Exercise directions => Go through the lines below and copy each one that holds the string "personeel".
-------- Listed entries --------
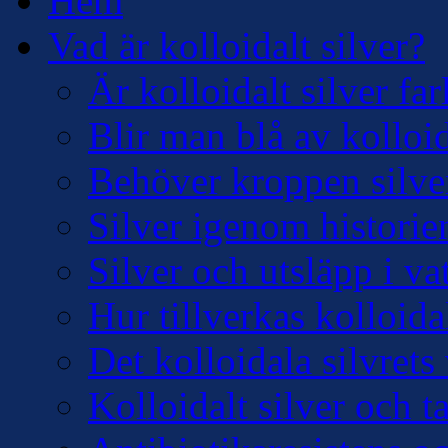
Hem
Vad är kolloidalt silver?
Är kolloidalt silver far
Blir man blå av kolloid
Behöver kroppen silve
Silver igenom historie
Silver och utsläpp i v
Hur tillverkas kolloidal
Det kolloidala silvre
Kolloidalt silver och 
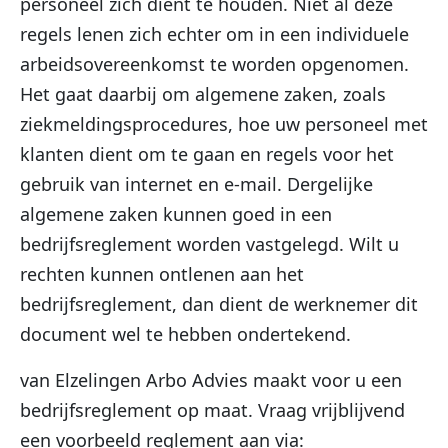
personeel zich dient te houden. Niet al deze
regels lenen zich echter om in een individuele
arbeidsovereenkomst te worden opgenomen.
Het gaat daarbij om algemene zaken, zoals
ziekmeldingsprocedures, hoe uw personeel met
klanten dient om te gaan en regels voor het
gebruik van internet en e-mail. Dergelijke
algemene zaken kunnen goed in een
bedrijfsreglement worden vastgelegd. Wilt u
rechten kunnen ontlenen aan het
bedrijfsreglement, dan dient de werknemer dit
document wel te hebben ondertekend.
van Elzelingen Arbo Advies maakt voor u een
bedrijfsreglement op maat. Vraag vrijblijvend
een voorbeeld reglement aan via:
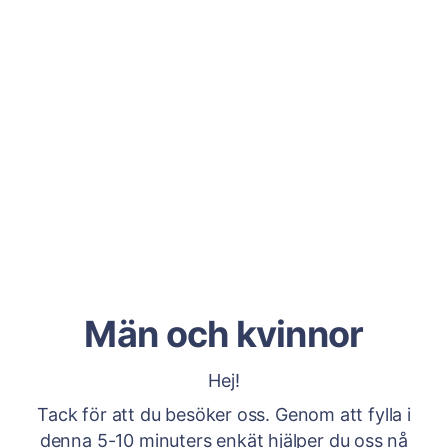
Män och kvinnor
Hej!
Tack för att du besöker oss. Genom att fylla i
denna 5-10 minuters enkät hjälper du oss nå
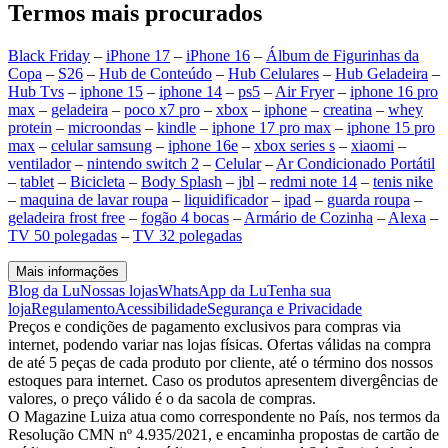
Termos mais procurados
Black Friday
–
iPhone 17
–
iPhone 16
–
Álbum de Figurinhas da
Copa
–
S26
–
Hub de Conteúdo
–
Hub Celulares
–
Hub Geladeira
–
Hub Tvs
–
iphone 15
–
iphone 14
–
ps5
–
Air Fryer
–
iphone 16 pro
max
–
geladeira
–
poco x7 pro
–
xbox
–
iphone
–
creatina
–
whey
protein
–
microondas
–
kindle
–
iphone 17 pro max
–
iphone 15 pro
max
–
celular samsung
–
iphone 16e
–
xbox series s
–
xiaomi
–
ventilador
–
nintendo switch 2
–
Celular
–
Ar Condicionado Portátil
–
tablet
–
Bicicleta
–
Body Splash
–
jbl
–
redmi note 14
–
tenis nike
–
maquina de lavar roupa
–
liquidificador
–
ipad
–
guarda roupa
–
geladeira frost free
–
fogão 4 bocas
–
Armário de Cozinha
–
Alexa
–
TV 50 polegadas
–
TV 32 polegadas
Mais informações
Blog da Lu
Nossas lojas
WhatsApp da Lu
Tenha sua
loja
Regulamento
Acessibilidade
Segurança e Privacidade
Preços e condições de pagamento exclusivos para compras via
internet, podendo variar nas lojas físicas. Ofertas válidas na compra
de até 5 peças de cada produto por cliente, até o término dos nossos
estoques para internet. Caso os produtos apresentem divergências de
valores, o preço válido é o da sacola de compras.
O Magazine Luiza atua como correspondente no País, nos termos da
Resolução CMN nº 4.935/2021, e encaminha propostas de cartão de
--------
Written answer =>
personeel zich dient te houden. Niet al deze
ziekmeldingsprocedures, hoe uw personeel met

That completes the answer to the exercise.